*AIM OF THE EXERCISE*. Convert the stretch of the entries from the line containing "Which series reaches" through the end into a JSON list of strings, one per line. Skip blank lines and omit the pictures.

MATERIAL PROVIDED Start Marker

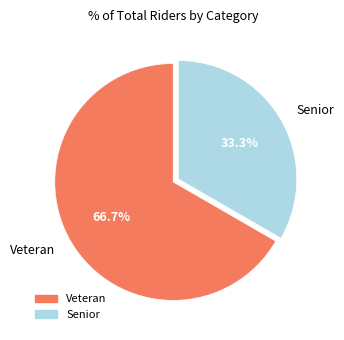

What portion of the pie excludes Senior?

66.7%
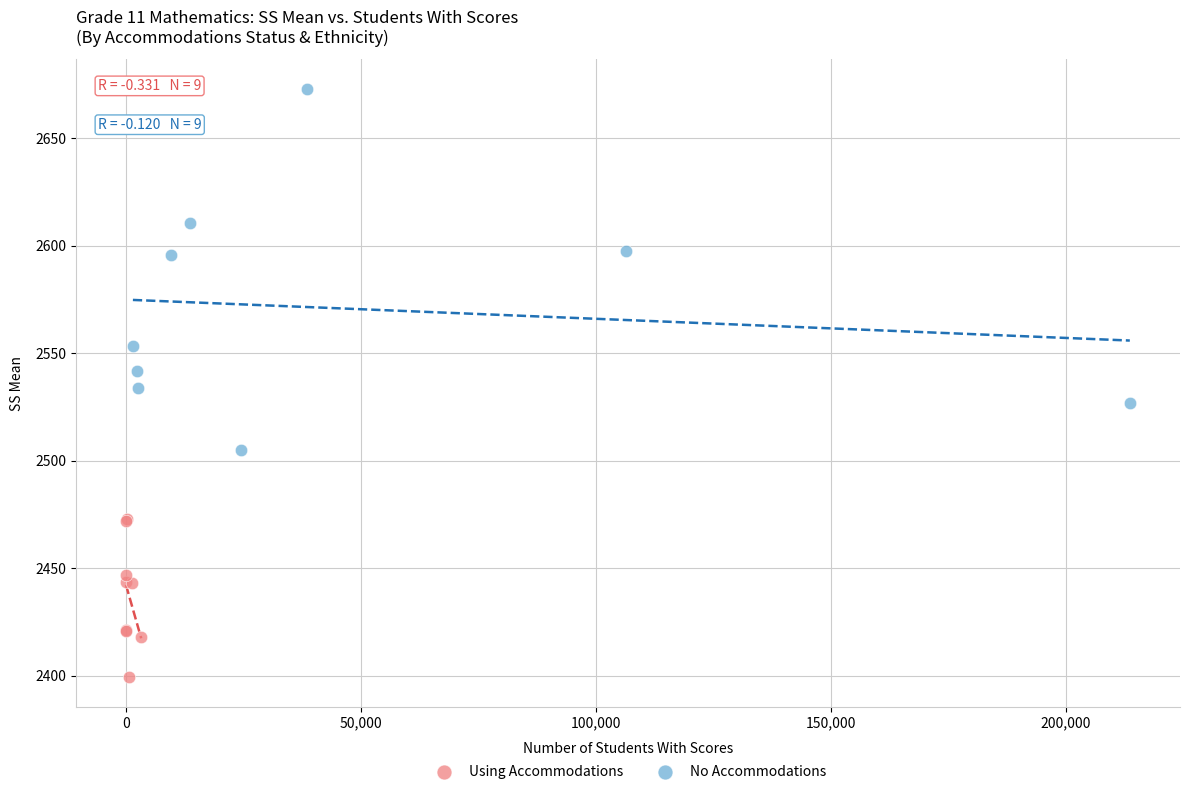

Which series reaches the minimum Y coordinate?

Using Accommodations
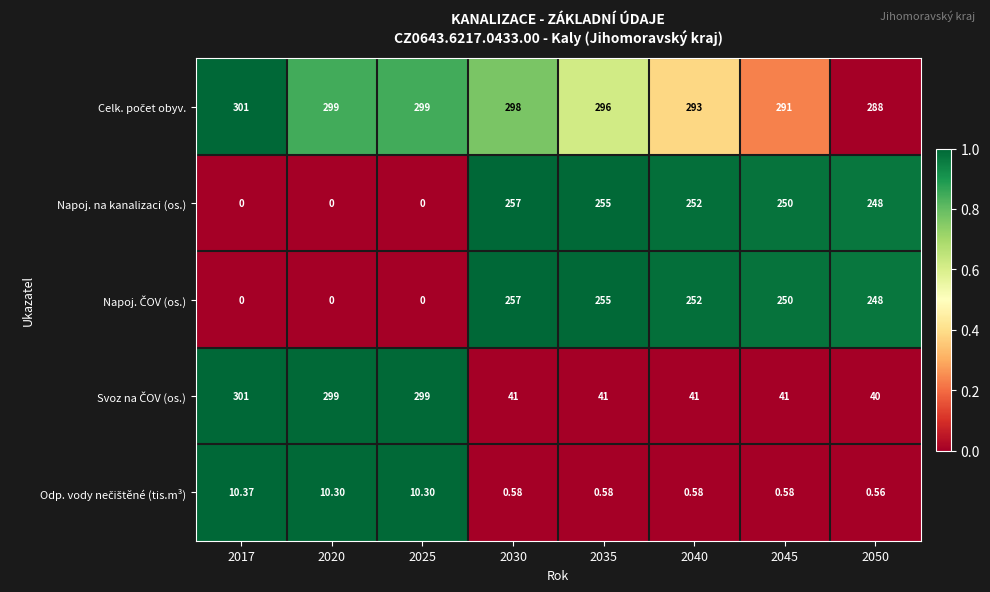

How many categories are shown in the chart?

8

MATERIAL PROVIDED End Marker

*RESPONSE*.
[
  "Which series reaches the minimum Y coordinate?",
  "Using Accommodations",
  "How many categories are shown in the chart?",
  "8"
]